If there is liquid water stored on the canopy and the canopy temperature is less than 0 C, the available energy sink HFREZ is calculated from CHCAP and the difference between TCAN and 0 C, and compared with HCONV, calculated as the energy sink required to freeze all of the liquid water on the canopy. If HFREZ \(\leq\) HCONV, the amount of water that can be frozen is calculated using the latent heat of melting. The fractional coverages of frozen and liquid water FSNOWC and FRAINC and their masses SNOCAN and RAICAN are adjusted accordingly, TCAN is set to 0 C, and the amount of energy involved is subtracted from the internal energy HTCC and added to HMFC. Otherwise all of the intercepted liquid water is converted to frozen water, and the energy available for cooling the canopy is calculated as HCOOL = HFREZ – HCONV. This available energy is applied to decreasing the temperature of the canopy, using the specific heat of the canopy elements, and the amount of energy that was involved in the phase change is subtracted from HTCC and added to HMFC.
If there is frozen water stored on the canopy and the canopy temperature is greater than 0 C, the available energy for melting, HMELT, is calculated from CHCAP and the difference between TCAN and 0 C, and compared with HCONV, calculated as the energy required to melt all of the frozen water on the canopy. If HMELT \(\leq\) HCONV, the amount of frozen water that can be melted is calculated using the latent heat of melting.
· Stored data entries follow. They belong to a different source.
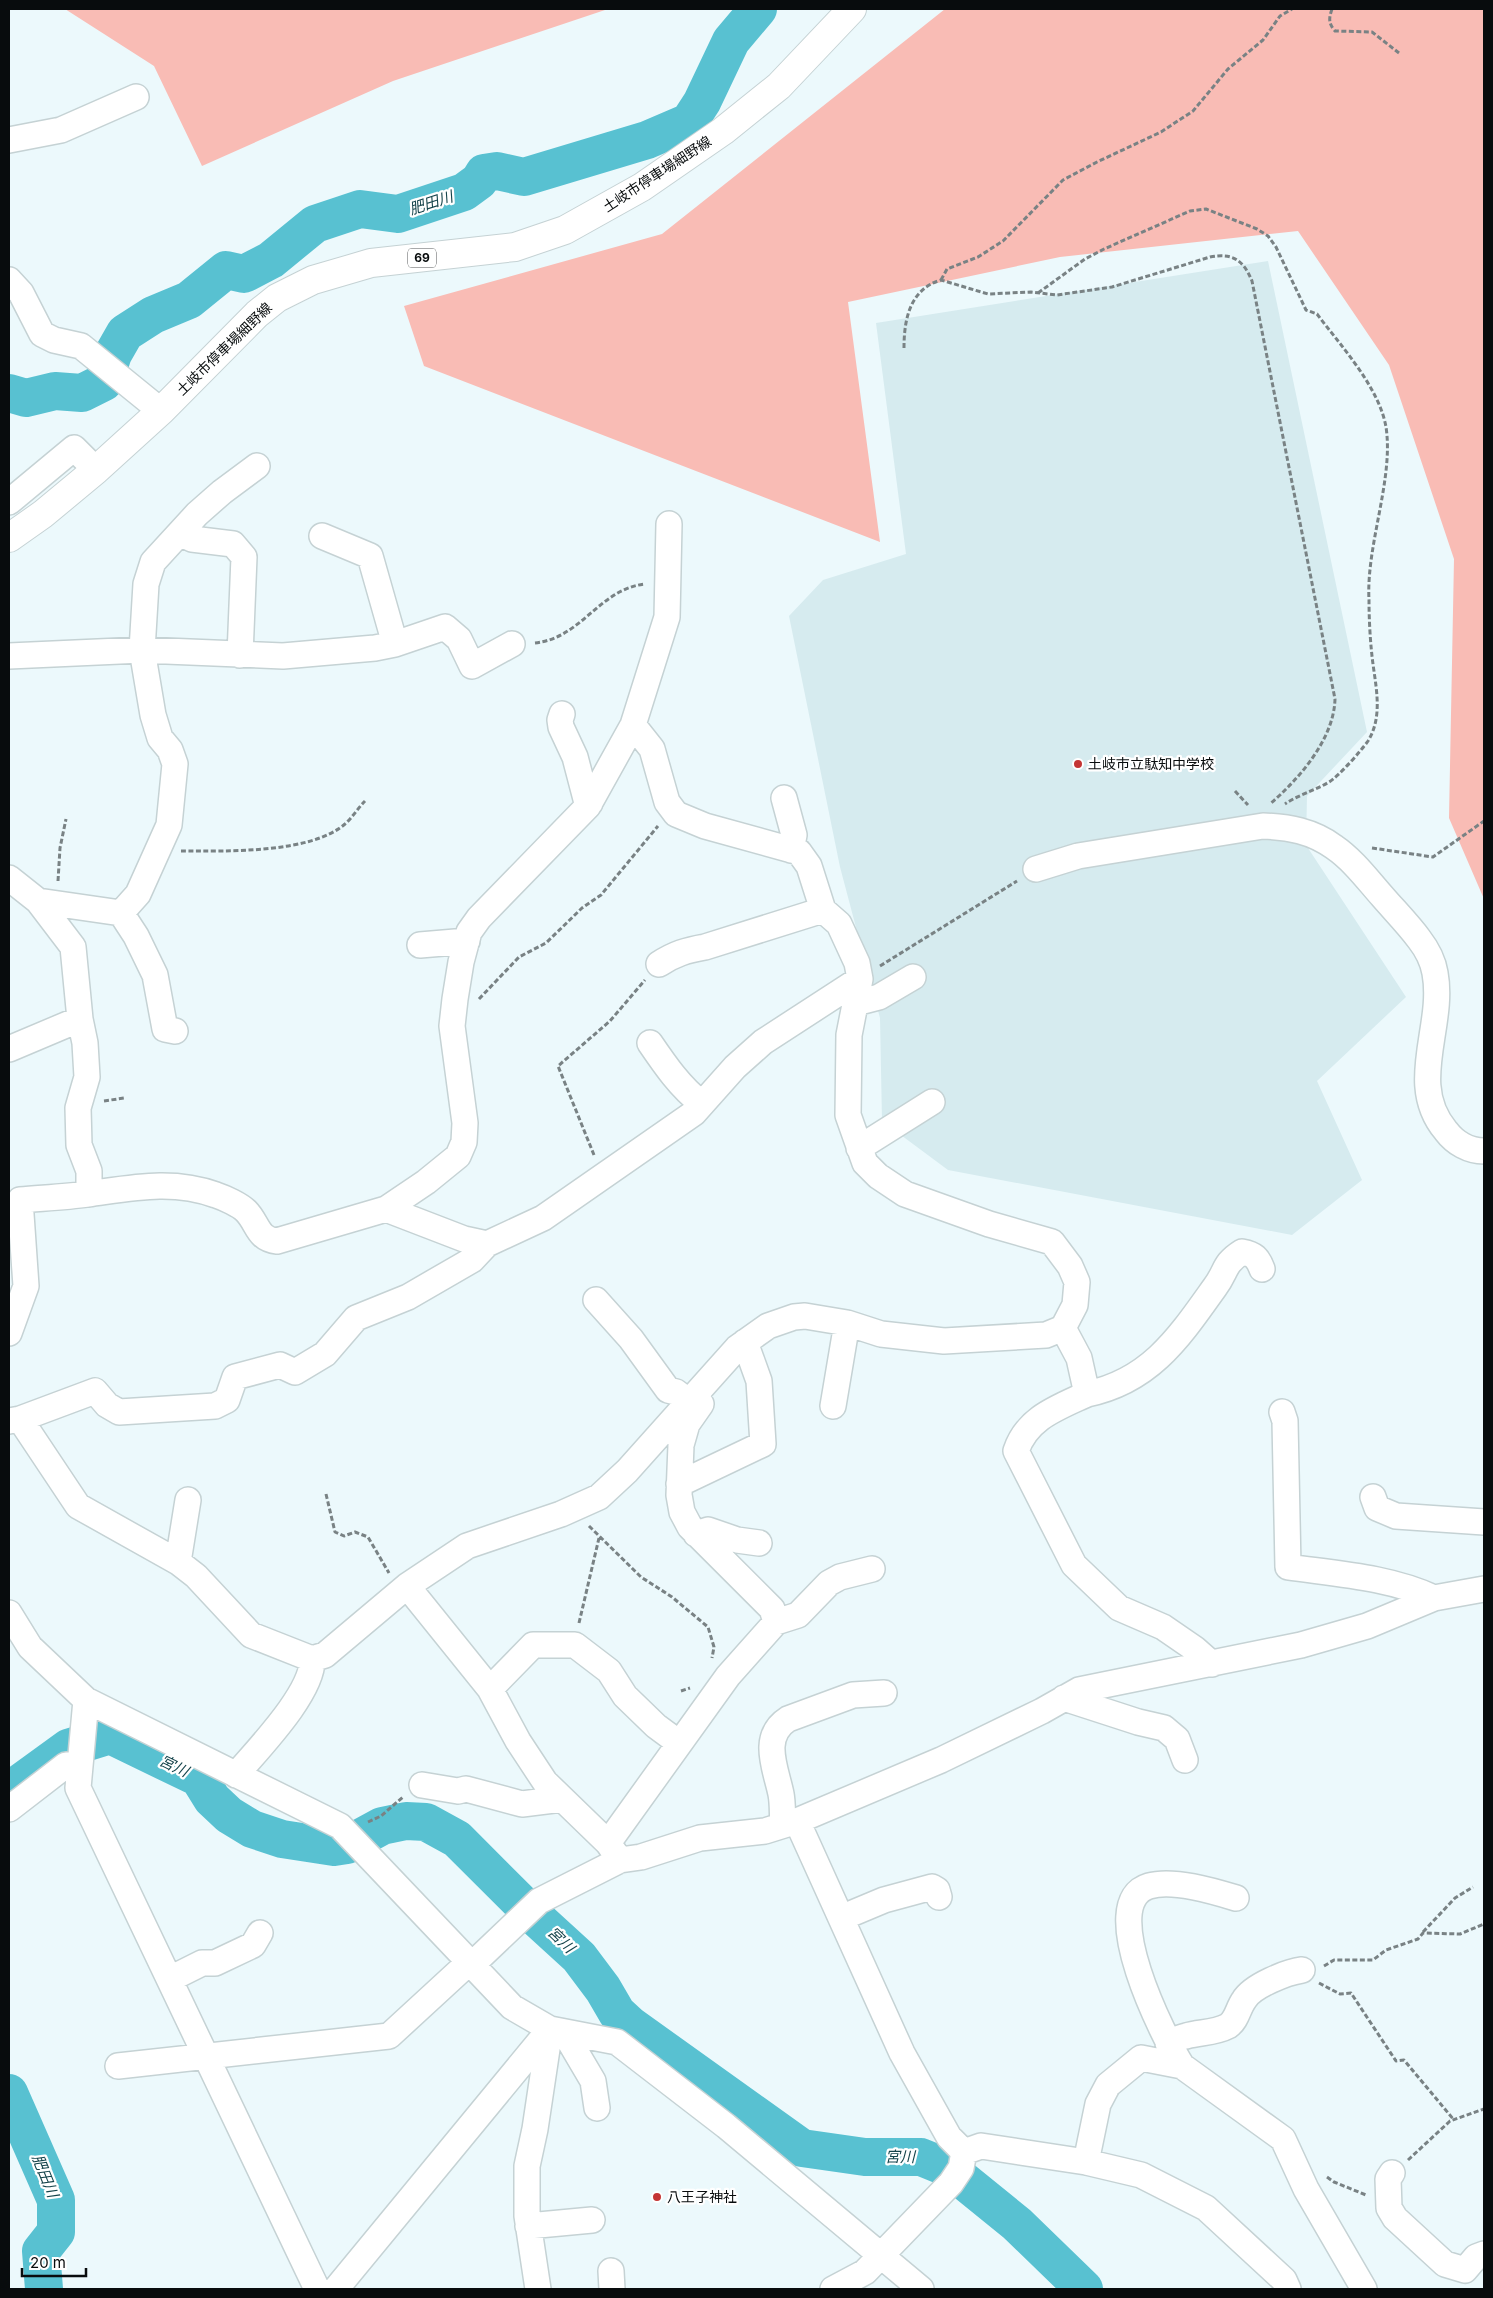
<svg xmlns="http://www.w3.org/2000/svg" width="1493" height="2298" viewBox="0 0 1493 2298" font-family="Inter,'Noto Sans JP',sans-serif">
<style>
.built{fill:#d6ebef}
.green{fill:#f9bcb5}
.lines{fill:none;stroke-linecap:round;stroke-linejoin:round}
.river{stroke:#58c1d1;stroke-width:38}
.minor-casing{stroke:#c5d2d4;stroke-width:28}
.major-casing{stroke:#c5d2d4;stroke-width:30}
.path{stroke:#798284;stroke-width:3;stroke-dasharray:5 2.5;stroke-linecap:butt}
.minor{stroke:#fff;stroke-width:25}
.major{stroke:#fff;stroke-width:28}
.poi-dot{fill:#c43535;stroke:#fff;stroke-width:2}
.labels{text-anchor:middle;stroke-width:4.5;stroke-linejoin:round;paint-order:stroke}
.shield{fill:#fff;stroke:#525556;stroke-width:1}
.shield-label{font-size:12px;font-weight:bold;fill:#080c0d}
.street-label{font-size:14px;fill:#080c0d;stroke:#fff}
.poi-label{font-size:14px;fill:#080c0d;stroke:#fff;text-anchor:start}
.water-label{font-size:15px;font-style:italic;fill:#15444b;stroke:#fff}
</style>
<rect width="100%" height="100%" fill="#ecf9fc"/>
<!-- built -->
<path class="built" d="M1268,261L1367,732L1307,796L1306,845L1406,997L1317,1081L1362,1180L1292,1235L948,1170L882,1121L880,1018L840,867L789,616L823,580L906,554L876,323Z"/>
<!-- green -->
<path class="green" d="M65,9H608L393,81L202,166L154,66Z
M945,9H1484V899L1449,818L1454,559L1389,365L1298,231L1060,257L848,302L880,542L424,366L404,306L662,234Z"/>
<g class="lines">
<!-- river -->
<path class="river" d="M9,393L26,398L55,391L82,393L104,382L113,354L125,333L153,315L189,300L226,270L244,274L271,260L315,224L360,209L398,214L464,192L479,181L484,173L497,171L524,177L647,140L689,122L702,102L731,41L758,9
M9,1791L68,1748L110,1735L199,1778L212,1799L229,1815L252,1829L282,1839L334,1847L347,1845L382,1826L406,1821L426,1822L457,1839L533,1915L579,1957L603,1989L617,2013L630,2025L802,2148L865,2157H921L948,2168L1017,2224L1084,2289
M9,2093L56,2200V2232L41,2251L44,2289"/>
<defs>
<path id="minor" d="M9,140L61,130L136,97
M9,280L21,293L42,334L54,340L81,346L161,411
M9,502L74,448L96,470
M180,533L192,539L233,544L244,557L240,655
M395,644L445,627L459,639L472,666L512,644
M9,656L142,650L283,656L375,648L395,644L370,556L322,536
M562,714L560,720L561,727L575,757L586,799L590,803
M784,798L794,835L791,850
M1036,869L1078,856L1263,826C1289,827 1312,831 1334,847C1353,860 1367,879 1382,896C1394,910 1408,924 1419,939C1426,948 1433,961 1435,973C1445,1027 1406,1084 1446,1131C1455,1143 1469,1151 1484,1151
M9,878L38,901L121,913L136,936L155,975L165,1029L175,1031
M121,913L138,894L169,825L175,764L170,750L160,738L153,715L142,650L146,584L153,562L197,514L222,492L257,466
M420,945L467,941
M659,964C674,954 687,950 705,947L823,910
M856,1003L879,997L913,977
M80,1019L85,1043L87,1077L78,1108L79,1145L89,1171V1194
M650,1043C665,1065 680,1087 702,1104
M9,1049L80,1019L73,947L38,901
M859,1148L932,1102
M386,1209L464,1239L487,1244L543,1218L694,1113L735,1067L763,1042L860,979
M596,1300L631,1339L668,1390L676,1392L689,1402
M1063,1328L1079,1358L1087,1394C1057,1408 1027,1418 1016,1451L1074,1565L1119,1608L1163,1627L1195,1649L1212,1664
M9,1333L26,1286L20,1200C43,1198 66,1197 88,1194C132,1188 172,1179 216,1195C225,1198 240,1205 246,1211C258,1223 257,1239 277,1241L386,1209L426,1182L458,1156L464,1142L465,1123L452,1026L455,999L461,962L469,932L479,918L588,806L633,725L667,617L669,524
M1087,1394C1151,1381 1180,1336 1215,1287C1227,1271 1223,1264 1242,1252C1254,1254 1258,1258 1262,1269
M701,1404L687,1424L681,1445L679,1495L682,1512L690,1527L772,1609L776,1622
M833,1406L847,1323
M1282,1412L1285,1421L1288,1567C1337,1574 1389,1577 1434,1598
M20,1419L95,1391L107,1405L119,1412L215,1406L227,1400L235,1377L280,1365L295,1372L325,1354L356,1318L408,1297L472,1260L487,1244
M9,1421L20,1419L78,1506L178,1562L196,1576L251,1635L312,1659L325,1655L407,1586L467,1546L561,1514L599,1497L627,1471L737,1348L768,1326L794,1317L805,1316L847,1323L881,1334L944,1341L1046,1335L1063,1328L1075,1305L1077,1282L1070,1266L1052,1242L989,1224L905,1194L878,1176L865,1163L848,1115L849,1035L860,979L857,963L839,924L823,910L809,866L799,852L705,826L676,814L667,802L652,749L633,725
M679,1484L763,1444L759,1381L745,1342
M1373,1497L1377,1508L1396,1516L1484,1522
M696,1534L708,1530L737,1540L759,1543
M178,1562L188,1500
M407,1586L490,1689L518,1741L545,1782L608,1843L617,1856
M9,1613L30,1647L86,1700L340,1826L512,2007L550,2029L617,2042L726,2126L921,2289
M490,1689L533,1645H575L609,1671L625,1696L656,1726L679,1743
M1064,1698L1138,1722L1164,1728L1177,1739L1185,1760
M86,1700L78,1788L317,2289
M236,1775C257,1750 314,1692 312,1659
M422,1785L458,1791L466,1789L522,1804L562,1799
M9,1809L66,1765H80
M797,1821L902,2053L949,2137L964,2152
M783,1825C782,1815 783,1804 781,1794C776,1769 760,1737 788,1719L853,1695L884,1693
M608,1843L728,1676L776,1622L798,1615L829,1583L840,1577L872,1569
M841,1918L884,1900L932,1887L937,1890L939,1897
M170,1979L202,1963H215L253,1945L260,1933
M569,2033L570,2042L593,2081L597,2108
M1168,2043C1174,2041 1180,2037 1186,2036C1200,2032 1215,2033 1228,2026C1237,2020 1238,2008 1244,2000C1252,1986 1287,1972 1302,1970
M118,2066L389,2036L464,1967L478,1959L539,1901L620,1860L641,1857L700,1838L765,1831L797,1821L941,1760L1042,1711L1079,1690L1301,1645L1367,1626L1434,1598L1484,1589
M1182,2066C1164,2038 1095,1902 1149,1886C1173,1879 1213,1891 1236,1898
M964,2152L981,2146L1086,2162L1141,2175L1206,2208L1284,2280L1288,2289
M1086,2162L1098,2104L1108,2085L1141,2058L1182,2066L1283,2139L1306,2189L1364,2289
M1392,2173L1388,2179L1389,2208L1395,2218L1445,2264L1465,2270L1476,2257L1484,2254
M528,2226L592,2220
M611,2271L612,2289
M336,2289L550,2029
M538,2289L527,2216V2166L535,2129L550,2029
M833,2289L865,2272L951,2183L961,2168L964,2152"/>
<path id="major" d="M9,538L43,514L96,470L161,411L257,314L277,298L313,280L371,263L515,247L565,230L642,187L723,131L779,86L852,9"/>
</defs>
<!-- minor casing -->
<use href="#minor" class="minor-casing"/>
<!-- major casing -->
<use href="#major" class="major-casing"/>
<!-- path -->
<path class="path" d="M1332,9C1329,18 1328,23 1335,31L1372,32L1399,53
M941,280L947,269L978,257L1003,241L1063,180L1097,162L1161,132L1193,111L1228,69L1263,40L1280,16L1292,9
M1038,293L1085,259L1104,249L1190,211L1206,209L1257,229L1268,236L1276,247L1306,310L1317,314C1341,346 1379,387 1386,427C1394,479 1366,545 1369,600C1369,618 1370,638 1372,656C1375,684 1384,715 1368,741C1361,751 1338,777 1329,782C1314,791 1298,795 1285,804
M904,348C904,319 910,289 941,280L988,294L1031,292L1057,295L1112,287L1210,257C1232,253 1243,259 1252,281L1335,699C1334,739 1299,779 1270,804
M535,643C582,638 599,589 645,584
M1235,791L1248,805
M1372,848L1433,857L1484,821
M181,851C226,851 310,854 345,824C352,818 358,808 365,801
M58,881L60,848L66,819
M880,966L1017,881
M479,999L519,957L546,943L582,908L601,895L658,826
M104,1101L124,1098
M594,1155L558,1066L610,1021L645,980
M326,1494L335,1532L344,1536L355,1532L368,1537L389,1573
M589,1526L641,1577L672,1597L708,1627L714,1647L712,1658
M579,1623L599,1538
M681,1691L690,1688
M368,1822L381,1816L403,1797
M1423,1932L1455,1898L1473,1887
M1324,1966L1334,1960H1373L1386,1950L1418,1939L1423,1933L1460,1934L1484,1924
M1319,1983L1340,1994L1351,1993L1396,2061L1404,2060L1454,2120
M1408,2160L1450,2121L1484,2109
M1327,2177L1334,2182L1366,2195"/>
<!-- minor -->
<use href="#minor" class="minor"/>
<!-- major -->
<use href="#major" class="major"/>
</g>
<!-- markers -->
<g class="poi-dot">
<circle cx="1078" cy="764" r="5"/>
<circle cx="657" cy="2197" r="5"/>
</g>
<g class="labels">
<!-- shield labels -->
<rect class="shield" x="408" y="248.5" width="28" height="19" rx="4"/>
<g class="shield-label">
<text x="422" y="262">69</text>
</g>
<!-- street labels -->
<g class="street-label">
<text transform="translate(657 174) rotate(-33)" y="5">土岐市停車場細野線</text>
<text transform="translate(224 349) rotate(-44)" y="5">土岐市停車場細野線</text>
</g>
<!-- poi labels -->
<g class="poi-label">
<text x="1088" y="769">土岐市立駄知中学校</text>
<text x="667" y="2202">八王子神社</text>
</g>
<!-- water labels -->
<g class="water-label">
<text transform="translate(431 203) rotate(-18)" y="5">肥田川</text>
<text transform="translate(174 1766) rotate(26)" y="5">宮川</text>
<text transform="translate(561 1940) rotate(44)" y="5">宮川</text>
<text x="900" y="2162">宮川</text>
<text transform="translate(45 2176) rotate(68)" y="5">肥田川</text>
</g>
</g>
<!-- border -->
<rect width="1493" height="2298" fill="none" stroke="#080c0d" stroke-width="20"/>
<!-- scale -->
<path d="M22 2268v8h64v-8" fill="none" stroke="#080c0d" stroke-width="2.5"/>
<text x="30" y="2268" font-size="15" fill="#080c0d" stroke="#ffffff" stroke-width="4" paint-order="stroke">20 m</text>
</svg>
The fractional coverages of frozen and liquid water FSNOWC and FRAINC and their masses SNOCAN and RAICAN are adjusted accordingly, TCAN is set to 0 C, and the amount of energy involved is subtracted from HTCC and added to HMFC. Otherwise, all of the intercepted frozen water is converted to liquid water, and the energy available for warming the canopy is calculated as HWARM = HMELT – HCONV. This available energy is applied to increasing the temperature of the canopy, using the specific heats of the canopy elements, and the amount of energy that was involved in the phase change is subtracted from HTCC and added to HMFC.
In the final cleanup, the canopy heat capacity is recomputed and the remaining internal energy calculations are completed.